A state-of-the- art nursing school is to be built on the grounds of the Northern Caribbean University (NCU) campus in Mandeville, which is expected to increase the cadre of nurses entering the profession each year.
The $155 million project is being funded by President of AIC Fund Management and National Commercial Bank, Michael Lee Chin, who yesterday (Sept. 7) unveiled plans for the venture at a press conference held at the NCU. The school will be named the ‘Hyacinth Chen School of Nursing’, in honour of his mother.
Construction is expected to begin within the next three months and completed within a 12-month period. An estimated $90 million will be spent during the construction phase, with equipment to cost an additional $65 million.
Mr. Lee-Chin said he was glad to participate in the growth and development of Jamaica, stating that, “it is my purpose to make this country take its rightful place in the global society”.
He noted that by embarking on the project, the aim was to build a “better Jamaica. town by town”. He expressed the hope that the project would help to transform Mandeville into a university town.
Prime Minister, Portia Simpson-Miller, in her remarks at the press conference, noted that the project would make a positive impact on nursing education and the country’s health service.
“As there is an urgent need for more nurses . this project brings so many opportunities and benefits to Jamaica,” she said, noting that, “through this project there is the opportunity to increase and improve training in health care provision and for prospective nurses world wide”, she said.
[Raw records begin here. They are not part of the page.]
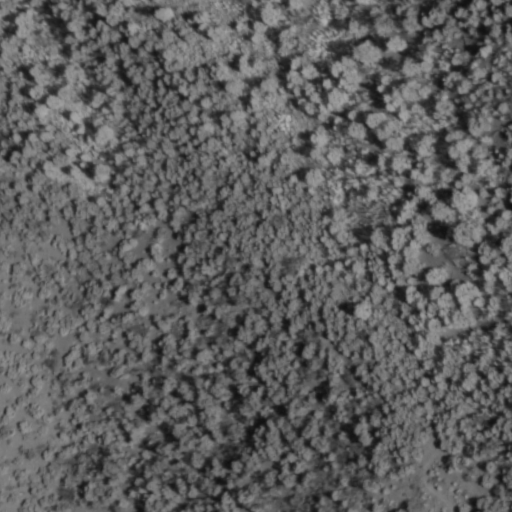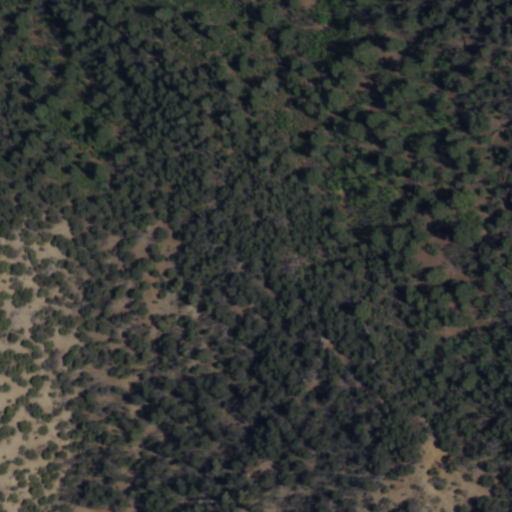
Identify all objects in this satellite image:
mineshaft: (250, 375)
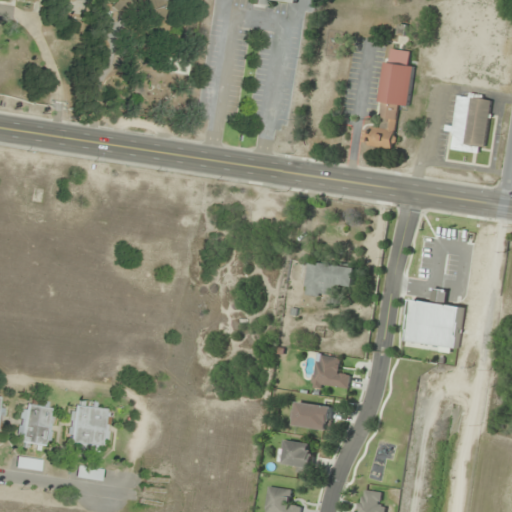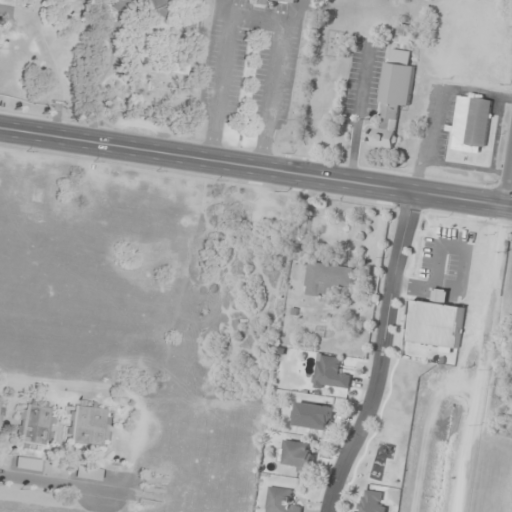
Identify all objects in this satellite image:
building: (272, 2)
building: (151, 10)
building: (177, 67)
building: (391, 103)
building: (471, 123)
road: (255, 163)
road: (509, 183)
building: (328, 278)
road: (383, 353)
building: (330, 372)
building: (311, 416)
building: (35, 425)
building: (88, 426)
building: (297, 455)
building: (28, 464)
building: (88, 474)
road: (55, 485)
building: (280, 500)
building: (371, 503)
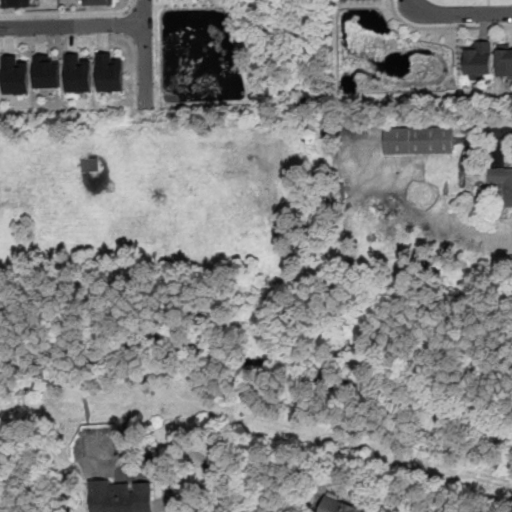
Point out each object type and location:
road: (157, 0)
building: (99, 2)
building: (99, 2)
road: (488, 2)
building: (15, 3)
building: (17, 3)
road: (67, 12)
road: (459, 12)
road: (71, 25)
road: (443, 27)
road: (144, 51)
building: (479, 58)
building: (479, 59)
building: (504, 60)
building: (504, 62)
building: (46, 71)
building: (47, 71)
building: (79, 72)
building: (110, 72)
building: (78, 73)
building: (110, 73)
building: (14, 75)
building: (15, 75)
road: (497, 138)
building: (418, 139)
building: (419, 140)
building: (90, 164)
building: (503, 181)
building: (502, 183)
building: (120, 496)
building: (121, 496)
road: (189, 502)
building: (336, 504)
building: (337, 504)
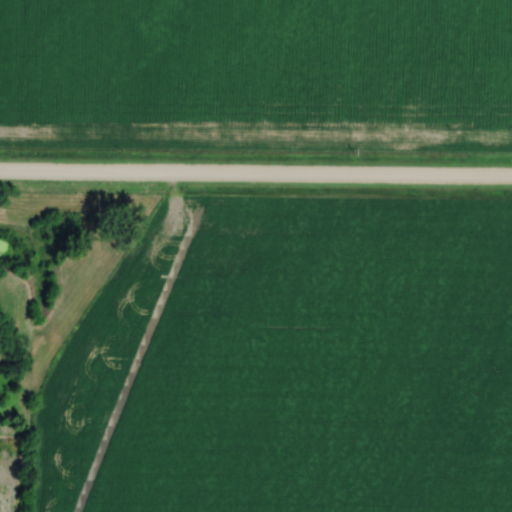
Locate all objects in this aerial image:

According to the Prime Minister, “the time has come when we must ensure that we train, prepare and educate our people for Jamaica as well as for export.because of the high standards of Jamaican nursing care, our nurses are demanded all over the world”.
Meanwhile, NCU President, Dr. Herbert Thompson, informed that the project would increase the nursing school’s capacity from 300 to about 800 students, with approximately 250 students graduating per annum.
NCU graduates less than 100 student nurses per year.In her remarks, President of the Nurses Association of Jamaica (NAJ), Edith Allwood-Anderson, said she was “profoundly pleased about this venture and she wished for it all the success”.
“The NAJ and the nurses island wide will definitely be looking towards this kind of venture,” she added.